Pathology, which is the study of disease, is divided into two main categories - anatomic pathology and clinical pathology. An anatomic pathologist studies disease and injury by both a gross and microscopic examination of samples such as tissue specimens, biopsies, organs, and blood smears. He or she examines specimens removed during surgery for a quick diagnosis in order to determine the course of the remainder of the surgical procedure. It is the anatomic pathologist who performs autopsies. On the other hand, clinical pathology focuses more on the medical laboratory where tests are performed, and it is a clinical pathologist who is responsible for the lab results.
Neither board certification nor even board eligibility is required to practice pathology. However, the American Board of Pathology certifies most pathologists in either anatomic or clinical pathology, or in both. Board certification in either or both categories requires years of post-graduate training beyond the medical degree. Some board certified pathologists choose to continue their education for an extra year to obtain an additional certification in a subspecialty such as neuropathology, pediatric pathology, immunopathology, or forensic pathology.
Forensic pathologists determine the cause and circumstances of death. They have received special training in wound examination, and they are generally familiar with fields related to death investigations such as criminalistics and forensic toxicology.
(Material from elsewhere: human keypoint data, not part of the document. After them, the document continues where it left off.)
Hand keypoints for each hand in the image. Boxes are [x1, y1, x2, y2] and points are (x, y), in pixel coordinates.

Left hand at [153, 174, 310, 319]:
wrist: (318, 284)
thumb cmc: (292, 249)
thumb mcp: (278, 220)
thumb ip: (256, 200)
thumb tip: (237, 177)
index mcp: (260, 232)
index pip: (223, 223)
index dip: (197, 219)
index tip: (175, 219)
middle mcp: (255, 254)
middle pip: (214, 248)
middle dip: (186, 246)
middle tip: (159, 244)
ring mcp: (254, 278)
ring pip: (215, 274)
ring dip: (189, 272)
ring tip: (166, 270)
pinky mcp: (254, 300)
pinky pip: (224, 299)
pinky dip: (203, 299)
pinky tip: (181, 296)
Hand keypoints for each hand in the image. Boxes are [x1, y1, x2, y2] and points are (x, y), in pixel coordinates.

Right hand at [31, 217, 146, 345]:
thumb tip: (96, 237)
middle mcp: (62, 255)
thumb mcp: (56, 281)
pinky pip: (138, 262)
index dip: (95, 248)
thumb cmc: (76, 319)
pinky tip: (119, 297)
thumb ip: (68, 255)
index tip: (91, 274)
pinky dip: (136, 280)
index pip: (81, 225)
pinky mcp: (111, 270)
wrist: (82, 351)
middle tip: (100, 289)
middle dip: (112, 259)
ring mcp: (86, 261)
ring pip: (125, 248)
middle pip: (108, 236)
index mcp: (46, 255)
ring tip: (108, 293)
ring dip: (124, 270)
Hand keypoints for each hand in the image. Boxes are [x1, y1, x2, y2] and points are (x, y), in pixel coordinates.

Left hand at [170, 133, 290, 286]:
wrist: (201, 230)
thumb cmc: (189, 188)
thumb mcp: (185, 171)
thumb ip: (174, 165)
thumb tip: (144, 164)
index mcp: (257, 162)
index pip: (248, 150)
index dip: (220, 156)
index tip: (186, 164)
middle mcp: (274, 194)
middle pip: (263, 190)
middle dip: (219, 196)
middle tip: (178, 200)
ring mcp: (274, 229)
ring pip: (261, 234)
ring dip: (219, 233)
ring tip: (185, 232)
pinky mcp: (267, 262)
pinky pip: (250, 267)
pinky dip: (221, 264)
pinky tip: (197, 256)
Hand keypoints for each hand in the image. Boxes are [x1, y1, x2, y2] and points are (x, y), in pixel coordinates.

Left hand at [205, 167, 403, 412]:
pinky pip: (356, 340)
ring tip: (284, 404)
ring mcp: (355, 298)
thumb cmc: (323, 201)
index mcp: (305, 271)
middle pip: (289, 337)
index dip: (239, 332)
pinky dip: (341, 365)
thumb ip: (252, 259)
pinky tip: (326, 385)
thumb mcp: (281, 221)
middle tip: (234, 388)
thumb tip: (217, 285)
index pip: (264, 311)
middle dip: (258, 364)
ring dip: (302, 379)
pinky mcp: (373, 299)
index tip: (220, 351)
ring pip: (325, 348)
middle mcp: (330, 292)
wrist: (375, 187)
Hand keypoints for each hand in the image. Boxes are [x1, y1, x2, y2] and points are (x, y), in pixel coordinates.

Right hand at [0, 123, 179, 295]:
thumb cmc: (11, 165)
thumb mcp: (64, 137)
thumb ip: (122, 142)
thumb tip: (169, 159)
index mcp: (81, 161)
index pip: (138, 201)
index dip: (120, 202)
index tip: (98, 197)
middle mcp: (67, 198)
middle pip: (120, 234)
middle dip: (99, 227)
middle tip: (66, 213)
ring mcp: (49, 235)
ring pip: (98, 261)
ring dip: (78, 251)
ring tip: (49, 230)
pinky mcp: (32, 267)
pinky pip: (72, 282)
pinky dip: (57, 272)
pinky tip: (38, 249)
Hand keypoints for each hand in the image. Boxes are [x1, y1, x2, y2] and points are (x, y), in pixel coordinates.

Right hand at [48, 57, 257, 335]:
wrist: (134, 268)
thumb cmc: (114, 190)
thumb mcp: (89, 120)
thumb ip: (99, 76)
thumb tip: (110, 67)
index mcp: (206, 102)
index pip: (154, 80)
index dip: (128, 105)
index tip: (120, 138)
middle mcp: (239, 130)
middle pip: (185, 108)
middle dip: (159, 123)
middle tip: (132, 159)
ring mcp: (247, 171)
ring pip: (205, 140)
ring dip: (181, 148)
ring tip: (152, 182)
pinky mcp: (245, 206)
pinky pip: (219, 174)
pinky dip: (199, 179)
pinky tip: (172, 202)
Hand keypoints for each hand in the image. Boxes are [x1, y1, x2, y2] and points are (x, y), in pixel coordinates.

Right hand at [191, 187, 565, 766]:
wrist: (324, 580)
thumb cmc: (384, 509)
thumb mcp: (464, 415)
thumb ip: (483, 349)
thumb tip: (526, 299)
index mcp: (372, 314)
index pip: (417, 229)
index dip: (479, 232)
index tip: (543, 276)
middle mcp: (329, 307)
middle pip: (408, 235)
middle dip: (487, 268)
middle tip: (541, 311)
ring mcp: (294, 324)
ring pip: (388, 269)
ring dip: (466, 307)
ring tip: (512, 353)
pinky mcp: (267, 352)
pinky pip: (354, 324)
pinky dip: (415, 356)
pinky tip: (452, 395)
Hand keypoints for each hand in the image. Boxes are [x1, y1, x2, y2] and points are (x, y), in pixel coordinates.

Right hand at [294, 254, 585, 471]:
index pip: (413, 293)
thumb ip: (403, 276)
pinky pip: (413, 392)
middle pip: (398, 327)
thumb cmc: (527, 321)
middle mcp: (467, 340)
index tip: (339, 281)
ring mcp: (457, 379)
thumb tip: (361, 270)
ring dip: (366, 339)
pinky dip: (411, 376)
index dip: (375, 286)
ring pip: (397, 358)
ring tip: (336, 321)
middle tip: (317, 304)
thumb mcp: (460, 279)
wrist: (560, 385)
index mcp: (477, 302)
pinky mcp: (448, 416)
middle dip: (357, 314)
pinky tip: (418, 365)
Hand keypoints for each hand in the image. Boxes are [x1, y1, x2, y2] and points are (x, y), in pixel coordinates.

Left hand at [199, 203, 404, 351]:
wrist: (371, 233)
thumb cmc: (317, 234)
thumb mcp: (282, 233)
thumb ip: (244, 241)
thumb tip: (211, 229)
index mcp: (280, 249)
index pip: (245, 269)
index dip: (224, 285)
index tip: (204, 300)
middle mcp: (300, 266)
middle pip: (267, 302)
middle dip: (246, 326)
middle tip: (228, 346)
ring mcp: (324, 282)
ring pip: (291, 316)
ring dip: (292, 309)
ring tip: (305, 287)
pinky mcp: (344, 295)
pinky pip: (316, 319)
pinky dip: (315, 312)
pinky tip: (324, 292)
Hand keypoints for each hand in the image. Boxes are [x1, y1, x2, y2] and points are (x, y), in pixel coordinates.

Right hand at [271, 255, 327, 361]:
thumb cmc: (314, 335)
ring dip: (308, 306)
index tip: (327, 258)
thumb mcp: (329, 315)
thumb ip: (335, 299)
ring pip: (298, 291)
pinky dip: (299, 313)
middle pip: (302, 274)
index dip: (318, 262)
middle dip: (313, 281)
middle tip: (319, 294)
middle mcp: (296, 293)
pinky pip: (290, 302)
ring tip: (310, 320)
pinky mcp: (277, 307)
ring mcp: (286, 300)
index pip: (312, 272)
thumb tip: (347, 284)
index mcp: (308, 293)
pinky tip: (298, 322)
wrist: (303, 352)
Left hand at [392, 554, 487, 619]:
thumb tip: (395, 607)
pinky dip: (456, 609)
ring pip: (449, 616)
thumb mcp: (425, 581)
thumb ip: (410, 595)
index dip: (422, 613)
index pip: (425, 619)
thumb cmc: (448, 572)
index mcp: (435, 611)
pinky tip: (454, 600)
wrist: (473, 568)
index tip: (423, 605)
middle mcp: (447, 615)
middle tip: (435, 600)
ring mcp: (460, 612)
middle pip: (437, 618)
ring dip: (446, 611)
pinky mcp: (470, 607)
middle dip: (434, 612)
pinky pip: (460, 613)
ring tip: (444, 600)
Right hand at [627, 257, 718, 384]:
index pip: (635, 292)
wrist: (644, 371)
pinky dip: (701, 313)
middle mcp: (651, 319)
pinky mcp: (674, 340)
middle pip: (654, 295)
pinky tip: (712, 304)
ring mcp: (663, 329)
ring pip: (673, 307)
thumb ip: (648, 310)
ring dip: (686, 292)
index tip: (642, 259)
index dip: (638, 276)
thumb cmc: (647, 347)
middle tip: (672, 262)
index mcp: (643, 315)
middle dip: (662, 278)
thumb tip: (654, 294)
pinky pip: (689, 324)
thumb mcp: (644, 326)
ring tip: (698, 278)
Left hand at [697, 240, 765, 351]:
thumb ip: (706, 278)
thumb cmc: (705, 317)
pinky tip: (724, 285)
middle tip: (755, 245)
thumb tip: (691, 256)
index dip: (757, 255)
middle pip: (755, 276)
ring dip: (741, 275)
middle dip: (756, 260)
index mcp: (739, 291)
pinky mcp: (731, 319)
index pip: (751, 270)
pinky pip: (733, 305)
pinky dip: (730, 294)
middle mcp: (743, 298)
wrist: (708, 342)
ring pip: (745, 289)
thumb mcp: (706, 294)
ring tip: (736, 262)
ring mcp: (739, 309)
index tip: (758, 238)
The "perfect" expert witness pathologist is board certified in both anatomic and clinical pathology, and he or she should be practicing his profession. He should be well respected in the medical community and a member of all relevant state and national professional societies. Finally, a testifying pathologist should be able to accurately and clearly communicate his information on the often-complex issues involved in a medical malpractice case.
Certain types of pathologists are better suited to testify in certain types of cases. For example, anatomic pathologists can testify on missed or false disease diagnoses, whereas clinical pathologists can testify on laboratory processing errors. A forensic pathologist could best testify as to the cause of an unnatural death.